> **Records from a data collection**:
##########
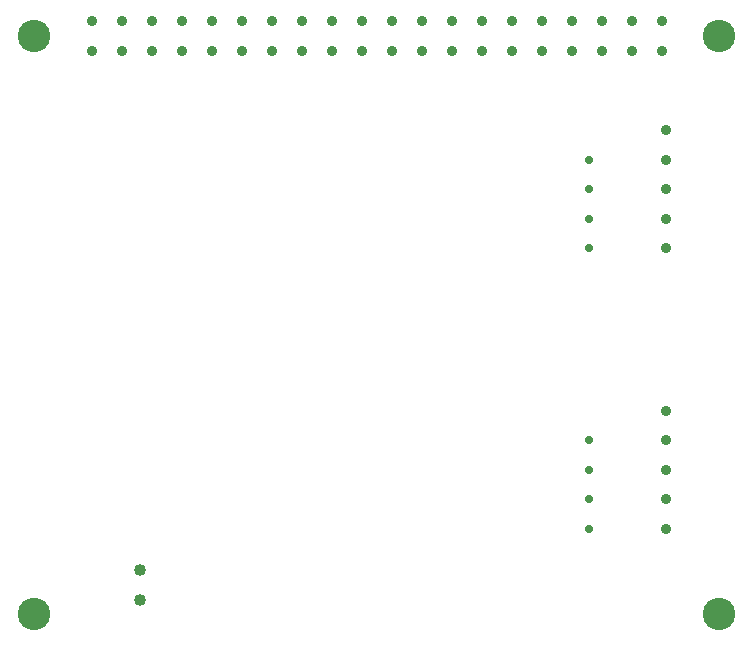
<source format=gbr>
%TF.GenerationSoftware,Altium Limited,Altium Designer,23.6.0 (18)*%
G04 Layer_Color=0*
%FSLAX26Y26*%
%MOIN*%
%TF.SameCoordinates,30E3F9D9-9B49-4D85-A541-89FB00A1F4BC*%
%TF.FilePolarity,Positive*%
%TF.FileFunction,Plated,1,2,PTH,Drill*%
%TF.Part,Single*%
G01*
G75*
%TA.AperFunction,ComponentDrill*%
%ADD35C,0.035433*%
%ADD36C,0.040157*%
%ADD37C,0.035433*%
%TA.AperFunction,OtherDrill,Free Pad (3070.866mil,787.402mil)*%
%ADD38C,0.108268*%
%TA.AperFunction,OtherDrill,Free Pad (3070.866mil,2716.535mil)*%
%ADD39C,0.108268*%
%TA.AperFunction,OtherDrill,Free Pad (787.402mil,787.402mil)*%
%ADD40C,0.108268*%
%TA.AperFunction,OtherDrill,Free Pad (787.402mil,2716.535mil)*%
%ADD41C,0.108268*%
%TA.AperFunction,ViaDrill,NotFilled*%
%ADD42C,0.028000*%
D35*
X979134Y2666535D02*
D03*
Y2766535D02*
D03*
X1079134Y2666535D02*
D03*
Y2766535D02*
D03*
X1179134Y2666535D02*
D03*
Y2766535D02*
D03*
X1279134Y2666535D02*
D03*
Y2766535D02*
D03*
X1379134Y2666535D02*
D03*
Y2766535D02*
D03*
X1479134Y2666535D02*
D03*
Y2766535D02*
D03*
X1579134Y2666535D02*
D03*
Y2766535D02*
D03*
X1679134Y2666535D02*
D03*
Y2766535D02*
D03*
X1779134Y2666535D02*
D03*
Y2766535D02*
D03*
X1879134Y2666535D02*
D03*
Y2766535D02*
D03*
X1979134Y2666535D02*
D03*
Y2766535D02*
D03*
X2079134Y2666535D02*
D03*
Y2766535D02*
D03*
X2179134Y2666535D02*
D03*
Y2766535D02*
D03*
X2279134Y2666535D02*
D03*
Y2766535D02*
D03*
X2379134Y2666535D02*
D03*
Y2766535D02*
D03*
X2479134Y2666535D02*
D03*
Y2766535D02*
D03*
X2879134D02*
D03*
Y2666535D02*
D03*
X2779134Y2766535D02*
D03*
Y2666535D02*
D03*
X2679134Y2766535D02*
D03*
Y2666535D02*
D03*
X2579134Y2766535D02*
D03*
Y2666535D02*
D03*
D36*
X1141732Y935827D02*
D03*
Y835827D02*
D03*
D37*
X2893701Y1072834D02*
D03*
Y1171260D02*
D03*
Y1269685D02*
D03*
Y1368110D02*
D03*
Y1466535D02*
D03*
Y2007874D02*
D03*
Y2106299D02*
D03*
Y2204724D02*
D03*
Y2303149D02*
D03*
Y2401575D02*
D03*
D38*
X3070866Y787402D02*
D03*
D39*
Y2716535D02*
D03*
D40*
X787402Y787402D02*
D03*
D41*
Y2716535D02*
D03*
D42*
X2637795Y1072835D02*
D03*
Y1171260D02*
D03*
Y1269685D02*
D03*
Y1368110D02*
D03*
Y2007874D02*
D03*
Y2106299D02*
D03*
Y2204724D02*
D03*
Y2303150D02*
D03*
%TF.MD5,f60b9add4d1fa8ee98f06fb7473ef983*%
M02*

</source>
##########
> **DIRECTIONS FOR THIS TASK**:
Copy each line above where the string "Free" occurs.

> **YOUR SOLUTION**:
%TA.AperFunction,OtherDrill,Free Pad (3070.866mil,787.402mil)*%
%TA.AperFunction,OtherDrill,Free Pad (3070.866mil,2716.535mil)*%
%TA.AperFunction,OtherDrill,Free Pad (787.402mil,787.402mil)*%
%TA.AperFunction,OtherDrill,Free Pad (787.402mil,2716.535mil)*%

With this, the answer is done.